Microloans: What are they?

If you have come this far it is because you have a small project in hand or an unexpected expense, if so, we tell you what micro loans are and what advantages and disadvantages it could be to request one of these financial products. Take paper and pen, let’s start!

What are microloans?

What are microloans?

Micro loans are financial products through which you can have a not very high amount of money in a short time. What characterizes micro loans?

Amount to request: what is granted in this type of loan is small amounts, which usually have a maximum of 750 dollars. These financial products are not intended to help you undertake a project or reform your home, but to be an option if you need a small amount of money quickly.

Repayment terms: the borrowed money must be repaid in a short time, normally about 30 days.

Quick micro loans are known in English-speaking countries as a payday loan , what we could define as a “payday loan”. This term defines this financial product well since they are unexpected expenses far from “pay day, pay day”.

Advantages and disadvantages of applying for a micro loan

Advantages and disadvantages of applying for a micro loan

Like any financial product, applying for a micro loan has a series of advantages compared to other possibilities, just like the disadvantages.

Advantages of applying for a micro loan: these are financial products whose process is usually quick and easy so that the applicant can obtain the required amount in the shortest possible time. In addition, there are usually many facilities such as the possibility of managing everything online, so getting a micro loan online will be easy for those who need it.

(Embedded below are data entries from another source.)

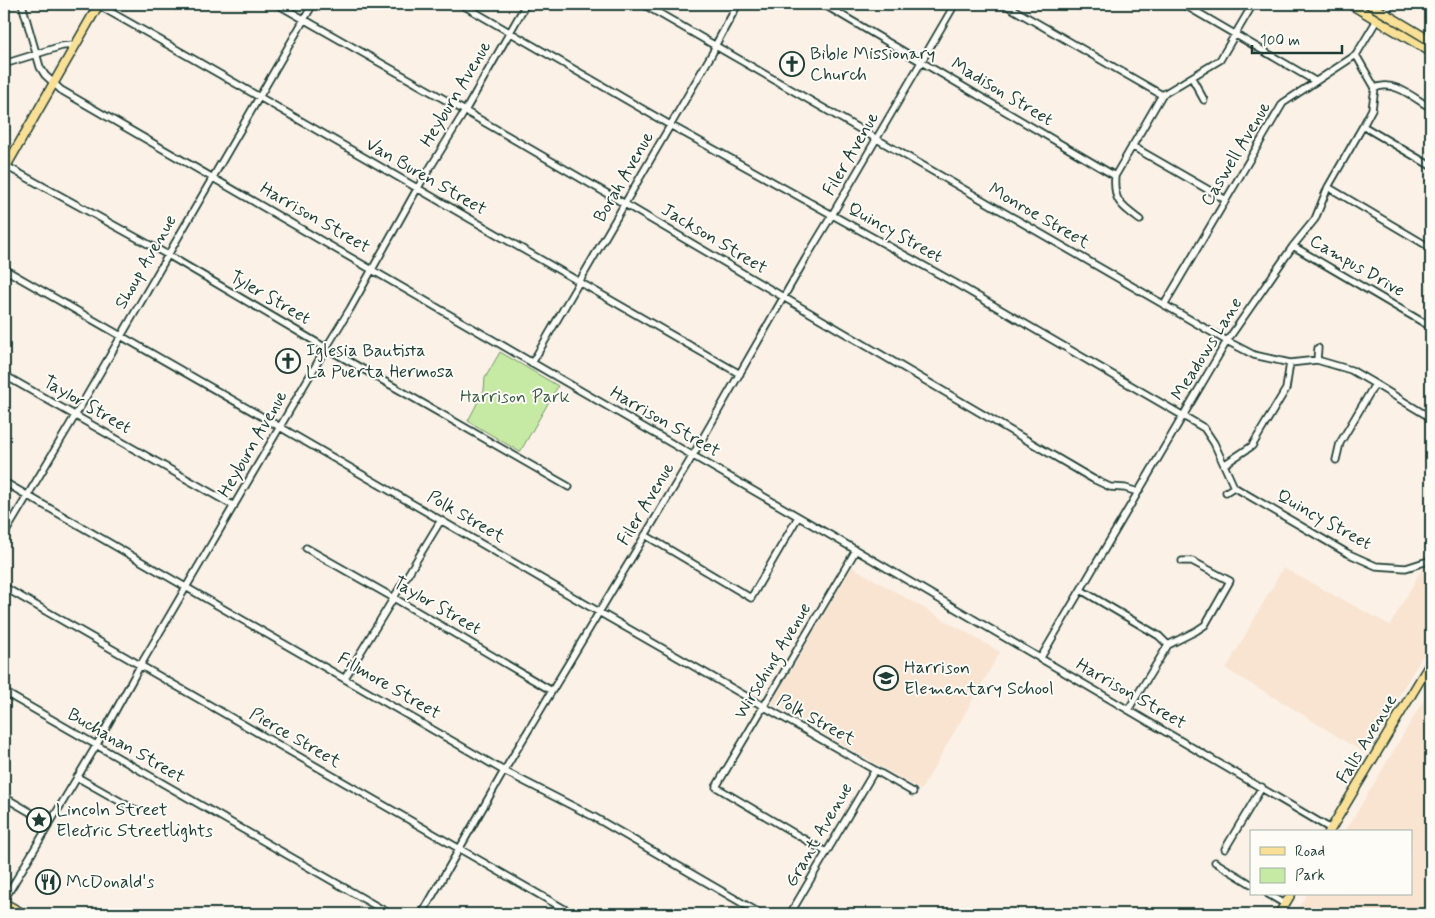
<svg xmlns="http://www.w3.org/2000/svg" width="1435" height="918" viewBox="0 0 1435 918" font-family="Mynerve,sans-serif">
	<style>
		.built { fill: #f8e4d1 }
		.green { fill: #c6eaa3; stroke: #72946c }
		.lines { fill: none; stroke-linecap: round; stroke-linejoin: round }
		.minor-casing { stroke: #1f3d34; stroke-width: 9 }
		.major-casing { stroke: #1f3d34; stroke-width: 11 }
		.minor { stroke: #fdfcf7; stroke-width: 5.5 }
		.major { stroke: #f9e096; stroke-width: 8 }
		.labels { text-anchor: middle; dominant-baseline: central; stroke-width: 4; stroke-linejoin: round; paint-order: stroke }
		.poi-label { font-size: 18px; fill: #1f3d34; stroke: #fdfcf7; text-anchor: start }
		.street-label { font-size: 18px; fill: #1f3d34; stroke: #fdfcf7 }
		.park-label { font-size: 18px; fill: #40604a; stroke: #fdfcf7 }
	</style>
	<rect width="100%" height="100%" fill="#fbf1e6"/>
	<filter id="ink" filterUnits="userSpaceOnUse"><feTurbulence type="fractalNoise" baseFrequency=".02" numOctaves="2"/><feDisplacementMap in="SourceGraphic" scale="10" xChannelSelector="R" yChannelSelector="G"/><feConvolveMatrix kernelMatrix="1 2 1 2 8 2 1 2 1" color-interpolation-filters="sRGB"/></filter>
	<g filter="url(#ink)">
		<path class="built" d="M1431,560V642L1364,753L1284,703L1226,669L1283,568L1390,625L1421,571Z
			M852,567L1000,652L921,790L772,703Z
			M1431,688V914H1295L1307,894H1411V832H1345Z"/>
		<path class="green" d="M500,352L558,386L520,452L468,421L484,390L485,378Z"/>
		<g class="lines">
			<defs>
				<path id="minor" d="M22,4L40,67L45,75L61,90L849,546L1331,829
					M277,4L465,111L625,204L1093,479L1110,487L1125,488L1138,492
					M461,4L670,125L955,283L1204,428L1214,443L1234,487L1347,553L1376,566L1406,568L1431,560
					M643,4L1227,341L1254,355L1290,363L1317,360L1351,370L1375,384L1431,418
					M823,4L1115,176
					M1004,4L1162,95
					M1183,4L1315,81
					M98,5C313,126 525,252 740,374
					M1385,13L1391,4
					M4,64L62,46L75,45
					M1192,78L1204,100
					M1375,88C1394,79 1415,99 1431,108
					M1363,126L1431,166
					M1132,146L1226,200
					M4,166H6L168,255L326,348L569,487
					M1328,187L1431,248
					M1140,220C1121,206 1113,201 1115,176L1162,95L1220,60L1253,4
					M1293,246L1431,327
					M4,269L280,427L599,612L913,792
					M1164,305L1283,103L1356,55L1377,20
					M1317,360L1318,348
					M532,363L713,52L715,46L738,4
					M4,375L234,506
					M1336,460L1340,443L1375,384
					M1225,464L1252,446L1286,389L1290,363
					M4,482L504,771L594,817L761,914
					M1226,492L1234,487
					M4,535L75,416L313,4
					M645,535L751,598L798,517
					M306,548L394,598L552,691
					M4,587L573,914
					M1081,590L1159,636L1168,645
					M1040,659L1227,341L1293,246L1315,219L1328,187L1363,126L1372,109L1375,88L1356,55
					M345,678L441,520
					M4,692L390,914
					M1128,710L1168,645L1196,631L1205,625L1230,581L1192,561H1182
					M77,777L137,811
					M4,797L49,823
					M1225,849L1262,787
					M826,852L716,787L856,550
					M1215,862L1251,884
					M1268,894L1285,904
					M4,900L96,746L140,666L326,348L350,309L417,189L465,111L526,4
					M422,914L504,771L689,462L806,258L832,215L955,4
					M790,914L875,770"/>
				<path id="major" d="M1350,4L1431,52
					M1369,4L1431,41
					M4,170L99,4
					M1329,832L1431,662
					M4,903L24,914
					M1279,914L1291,894"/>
			</defs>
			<use href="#minor" class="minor-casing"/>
			<use href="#major" class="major-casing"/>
			<use href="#minor" class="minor"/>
			<use href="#major" class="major"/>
		</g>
	</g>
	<defs>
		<symbol id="church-ring" viewBox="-11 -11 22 22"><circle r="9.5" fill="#fdfcf7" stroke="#1f3d34" stroke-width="1.5"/><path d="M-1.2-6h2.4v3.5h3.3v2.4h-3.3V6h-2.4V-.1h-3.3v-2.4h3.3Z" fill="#1f3d34"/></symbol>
		<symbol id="school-ring" viewBox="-11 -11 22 22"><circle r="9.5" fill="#fdfcf7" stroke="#1f3d34" stroke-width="1.5"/><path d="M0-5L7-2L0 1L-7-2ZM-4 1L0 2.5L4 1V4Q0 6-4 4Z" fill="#1f3d34"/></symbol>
		<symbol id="sight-ring" viewBox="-11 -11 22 22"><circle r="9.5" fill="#fdfcf7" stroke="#1f3d34" stroke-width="1.5"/><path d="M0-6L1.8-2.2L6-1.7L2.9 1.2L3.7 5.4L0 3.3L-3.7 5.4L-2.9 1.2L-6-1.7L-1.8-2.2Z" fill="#1f3d34"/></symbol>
		<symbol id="restaurant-ring" viewBox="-11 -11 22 22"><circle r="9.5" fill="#fdfcf7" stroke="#1f3d34" stroke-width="1.5"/><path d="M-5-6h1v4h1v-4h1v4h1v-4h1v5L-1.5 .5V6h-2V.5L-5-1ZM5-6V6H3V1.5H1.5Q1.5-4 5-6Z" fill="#1f3d34"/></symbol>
	</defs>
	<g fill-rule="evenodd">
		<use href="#church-ring" x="778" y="50" width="28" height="28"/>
		<use href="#church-ring" x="274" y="347" width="28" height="28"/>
		<use href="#school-ring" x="872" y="664" width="28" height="28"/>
		<use href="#sight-ring" x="25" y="806" width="28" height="28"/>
		<use href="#restaurant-ring" x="34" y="868" width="28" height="28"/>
	</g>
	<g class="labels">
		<g class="poi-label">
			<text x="810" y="54">Bible Missionary<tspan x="810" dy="21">Church</tspan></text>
			<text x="306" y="351">Iglesia Bautista<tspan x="306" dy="21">La Puerta Hermosa</tspan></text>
			<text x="904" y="668">Harrison<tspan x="904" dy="21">Elementary School</tspan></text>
			<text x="56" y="810">Lincoln Street<tspan x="56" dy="21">Electric Streetlights</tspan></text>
			<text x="66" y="882">McDonald's</text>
		</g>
		<g class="street-label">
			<text transform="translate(1002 92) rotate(31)">Madison Street</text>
			<text transform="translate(456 94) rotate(-59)">Heyburn Avenue</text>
			<text transform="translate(851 154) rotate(-60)">Filer Avenue</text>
			<text transform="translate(1236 154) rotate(-59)">Caswell Avenue</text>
			<text transform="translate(426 177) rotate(30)">Van Buren Street</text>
			<text transform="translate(624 177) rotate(-60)">Borah Avenue</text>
			<text transform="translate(1039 216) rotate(30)">Monroe Street</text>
			<text transform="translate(315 218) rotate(30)">Harrison Street</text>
			<text transform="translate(895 233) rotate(29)">Quincy Street</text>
			<text transform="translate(714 239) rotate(31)">Jackson Street</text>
			<text transform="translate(146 262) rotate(-60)">Shoup Avenue</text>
			<text transform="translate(1357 266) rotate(30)">Campus Drive</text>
			<text transform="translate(270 298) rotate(30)">Tyler Street</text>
			<text transform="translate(1207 349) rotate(-58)">Meadows Lane</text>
			<text transform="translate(87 405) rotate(30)">Taylor Street</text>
			<text transform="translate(665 422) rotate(30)">Harrison Street</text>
			<text transform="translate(253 444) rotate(-60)">Heyburn Avenue</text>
			<text transform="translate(646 504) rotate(-59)">Filer Avenue</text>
			<text transform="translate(466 517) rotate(30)">Polk Street</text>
			<text transform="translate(1324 520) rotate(29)">Quincy Street</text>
			<text transform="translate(437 606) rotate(30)">Taylor Street</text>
			<text transform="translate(773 661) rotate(-59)">Wirsching Avenue</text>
			<text transform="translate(389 686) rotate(30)">Fillmore Street</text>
			<text transform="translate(1131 694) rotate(30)">Harrison Street</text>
			<text transform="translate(816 720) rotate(29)">Polk Street</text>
			<text transform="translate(295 738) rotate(30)">Pierce Street</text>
			<text transform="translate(1367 739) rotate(-59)">Falls Avenue</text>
			<text transform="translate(126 746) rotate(30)">Buchanan Street</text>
			<text transform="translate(819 835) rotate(-60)">Grant Avenue</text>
		</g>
		<g class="park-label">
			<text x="515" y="397">Harrison Park</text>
		</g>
	</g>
	<rect width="1435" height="918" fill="none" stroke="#fdfcf7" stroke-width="20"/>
	<rect x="10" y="10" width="1415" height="898" fill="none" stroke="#1f3d34" stroke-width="2" filter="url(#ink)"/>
	<rect x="1250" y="830" width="162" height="65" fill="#fdfcf7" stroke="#a4b0a9"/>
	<rect x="1260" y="847" width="25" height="8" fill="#f9e096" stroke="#a4b0a9"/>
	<text x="1295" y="856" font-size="15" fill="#1f3d34">Road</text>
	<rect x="1260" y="868" width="25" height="15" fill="#c6eaa3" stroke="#a4b0a9"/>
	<text x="1295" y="880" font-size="15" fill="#1f3d34">Park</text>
	<path d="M1252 45v8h90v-8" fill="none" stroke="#1f3d34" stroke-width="2.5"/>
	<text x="1260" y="45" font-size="15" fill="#1f3d34" stroke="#fdfcf7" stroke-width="4" paint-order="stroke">100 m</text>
</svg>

Disadvantages of applying for a micro loan: the biggest disadvantage is the price, they are usually very expensive financial products for those who request it since the commissions on this type of financial products are usually very high, multiplying the interest rates of personal loans. On the other hand, contracting micro loans negatively affects your future ability to obtain financing with other financial entities (eg when financing a car), since it is a product that is associated with higher risk customer profiles.